• Extrait du texte
============
LE BOURGET : un trésor familial



En prenant la grande enveloppe blanche que me tendait ma factrice, je ne me doutais pas, en l’ouvrant précautionneusement, qu’un flot de souvenirs familiaux allait me sauter à la figure concernant un aéroport légendaire et historique de la région parisienne ; Le Bourget !
Mon ancien employeur, ADP pour ne pas le nommer, par une délicate attention, m’invite à fêter le centième anniversaire de cette plate-forme aéroportuaire mythique.
Mais alors là…je vous arrête tout de suite ! Je ne vais pas faire l’histoire « scolaire » de cet aérodrome. Vous avez assez de documentations sur Internet pour trouvez tout ce qu’il vous faut à son sujet.
Non ! Moi, j’ai quelque chose de plus précieux et de plus intime à vous raconter ; ce sont tous les évènements familiaux, personnels, vécus dans cet endroit magique baigné par la passion aéronautique la plus pure. Vous allez voir ; cela ne manque pas d’intérêts non plus !

Chapitre I : le tonton « flingueur »
============
• Matériau source
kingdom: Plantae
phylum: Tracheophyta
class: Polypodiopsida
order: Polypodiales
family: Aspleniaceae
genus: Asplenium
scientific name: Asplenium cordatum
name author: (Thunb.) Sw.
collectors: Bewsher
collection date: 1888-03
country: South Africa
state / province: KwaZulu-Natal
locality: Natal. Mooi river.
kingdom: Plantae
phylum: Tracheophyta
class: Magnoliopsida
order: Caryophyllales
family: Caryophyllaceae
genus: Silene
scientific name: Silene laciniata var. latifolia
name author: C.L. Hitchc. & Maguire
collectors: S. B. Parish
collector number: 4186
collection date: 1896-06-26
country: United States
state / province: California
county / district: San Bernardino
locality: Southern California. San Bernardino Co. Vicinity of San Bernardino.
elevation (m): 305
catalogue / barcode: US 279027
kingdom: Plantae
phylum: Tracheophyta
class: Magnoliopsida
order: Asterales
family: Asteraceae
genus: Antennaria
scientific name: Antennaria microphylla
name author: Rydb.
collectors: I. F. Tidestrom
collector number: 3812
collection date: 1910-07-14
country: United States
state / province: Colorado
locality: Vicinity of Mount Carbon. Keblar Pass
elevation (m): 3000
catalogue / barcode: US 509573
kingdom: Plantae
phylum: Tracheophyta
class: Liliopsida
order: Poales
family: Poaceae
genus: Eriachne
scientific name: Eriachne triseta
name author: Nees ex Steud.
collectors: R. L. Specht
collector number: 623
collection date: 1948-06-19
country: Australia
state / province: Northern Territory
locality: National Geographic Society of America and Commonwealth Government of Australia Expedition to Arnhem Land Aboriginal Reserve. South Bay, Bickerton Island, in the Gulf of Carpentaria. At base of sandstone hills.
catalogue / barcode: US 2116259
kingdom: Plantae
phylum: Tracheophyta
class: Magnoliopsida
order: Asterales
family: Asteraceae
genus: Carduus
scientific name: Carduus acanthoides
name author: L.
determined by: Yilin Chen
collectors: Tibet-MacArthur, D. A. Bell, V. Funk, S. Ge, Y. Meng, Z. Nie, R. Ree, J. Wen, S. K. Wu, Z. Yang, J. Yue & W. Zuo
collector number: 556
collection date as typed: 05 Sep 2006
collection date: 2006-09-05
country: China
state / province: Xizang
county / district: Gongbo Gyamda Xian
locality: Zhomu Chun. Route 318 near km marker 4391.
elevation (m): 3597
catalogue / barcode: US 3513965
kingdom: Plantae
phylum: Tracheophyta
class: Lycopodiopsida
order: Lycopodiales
============
• Série de consignes
• a. Dans l'extrait sur Le Bourget, quel anniversaire de la plate-forme aéroportuaire l'ancien employeur invite-t-il à fêter ?
• b. Mettez sous forme de tableau Markdown, avec les colonnes « N° » et « Ligne », la portion des enregistrements qui va de la ligne contenant « collection date: 2006-09-05 » jusqu'à la fin des enregistrements, sans les lignes vides.
Les enregistrements n'ont aucun rapport avec le texte.

• Réponses
• a. Le centième anniversaire.

• b.
| N° | Ligne |
|---|---|
| 1 | collection date: 2006-09-05 |
| 2 | country: China |
| 3 | state / province: Xizang |
| 4 | county / district: Gongbo Gyamda Xian |
| 5 | locality: Zhomu Chun. Route 318 near km marker 4391. |
| 6 | elevation (m): 3597 |
| 7 | catalogue / barcode: US 3513965 |
| 8 | kingdom: Plantae |
| 9 | phylum: Tracheophyta |
| 10 | class: Lycopodiopsida |
| 11 | order: Lycopodiales |